It takes patience to walk a beagle. It is not an exercise for the terminally rushed, nor is it for those who want to cover a lot of ground and work up a sweat. Beagles have other agendas.
It doesn’t take long being out with a beagle before you recognize that they perceive a very different world than we do. They walk constantly back-and-forth, one side of the path to the other, backtracking, wandering off to explore hidden paths beyond our perception. If the beagle is on a leash, its human will be stopping every few feet to let it smell some message on a running bulletin board we would otherwise have no clue about. Twigs, blades of grass, mailboxes, curbs, shrubs—-all have their notes from others who have passed before. All must be read. Then, of course, the beagle will add a few drops of its own gossip and scrape a little dirt and grass over it before the walk can continue. A few feet later, the scenario repeats.
Our beagle, Bonita, likes to be outside with us, but her backyard is not our backyard. I don’t know what she sees, hears, and smells out here, but she must have an entirely different picture of the world than we do, her own tiny snapshot that differs greatly from our own.
We—all of us—beagles, people, all living things, experience so little of the vast whole. For example, we humans see only a very limited range of the “light” that is there, a piddling band of frequencies between infrared and ultra-violet, missing out completely on most of the vast range of energies, like radio waves or microwaves (although we do a little better than dogs in this regard). Our hearing isn’t so great, either—it’s common knowledge that dogs can hear much higher pitched sounds than we can, up to three times higher, not to mention sounds that are just too faint for human ears to pick up. And let’s not even get into to smells, the beagle’s forte. In that regard, we are beneath canine contempt, hopelessly handicapped, and must be lead around by, well, the nose, for our own safety.

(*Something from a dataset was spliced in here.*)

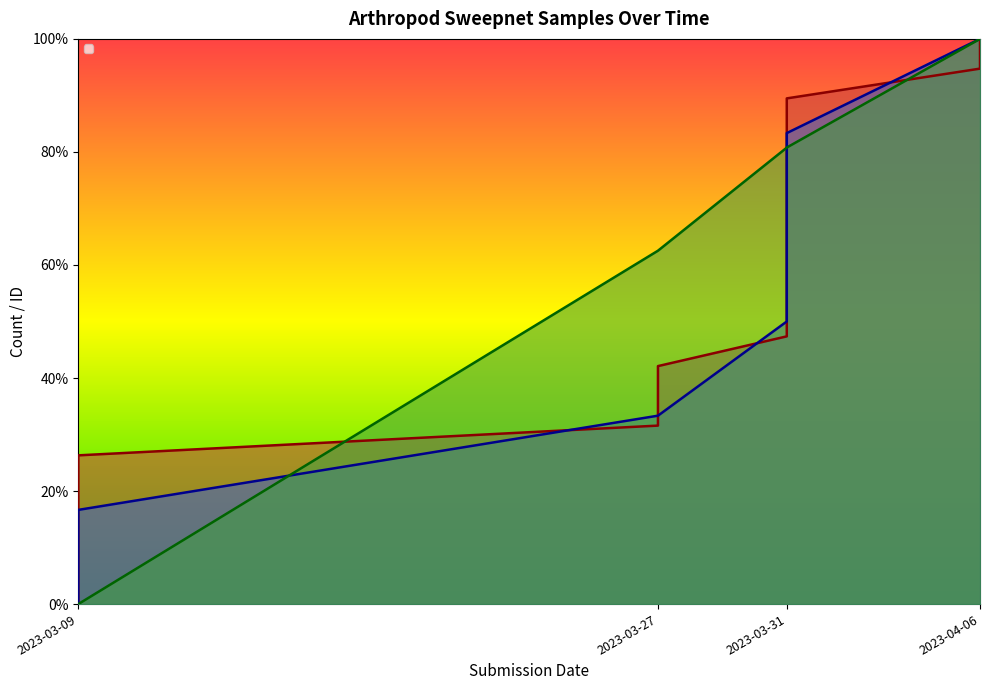

What are all the series names shown in the legend?

_index, _parent_index, _submission__id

Here’s the thing. When I sit in our backyard it feels like a sensory deluge—-the wind in the trees, the sounds of the insects and birds, a nearby lawnmower, colors, motion everywhere, a few smells I can actually detect (rain coming!), the textures I feel. It’s too much to take in completely. Yet, for all of that, reason tells me that I really perceive almost nothing of what is really there. I can’t follow the invisible pheromone trails that pull insects along through the air. The network of mycorrhizae, carrying chemical pulses through the soil between plants like a inter-species World Wide Web, is out of range to me. The butterfly world of polarized light and ultraviolet flowers must be eerily beautiful, but I just have to try to imagine it. I can’t see the radio or gamma waves the universe is sending through me constantly or hear the drumming of insects to get word to each other about important matters. I can’t trace the paths of migrating species by tracing the unseen lines of the earth’s magnetic field. The equipment just isn’t there.
I’m looking at an infinite world through the tiniest of keyholes, trying to reconstruct an ocean in all its complexity from a drop of spray.
But that’s probably the only way it could be, since I can’t even pay attention to more than a fraction of what I actually detect, anyway. When we humans get really curious about what is out there beyond our ken, we can always use instruments to help, like beagles, compasses, or special microphones and cameras, but we would probably lose our minds if we were long exposed to the raw torrents of information and events that are beyond our senses. Maybe our filters are here so we can attest to the world as we alone see it, our part of the puzzle—the world according to butterfly, beagle and me, all different, all correct.
As it is, I can sit and look at our backyard and, if I don’t think too much about it, pretend that it really is as peaceful as it seems. Bonita is snoozing in a patch of sun. A swallowtail is feeding on a flower. Nice and quiet.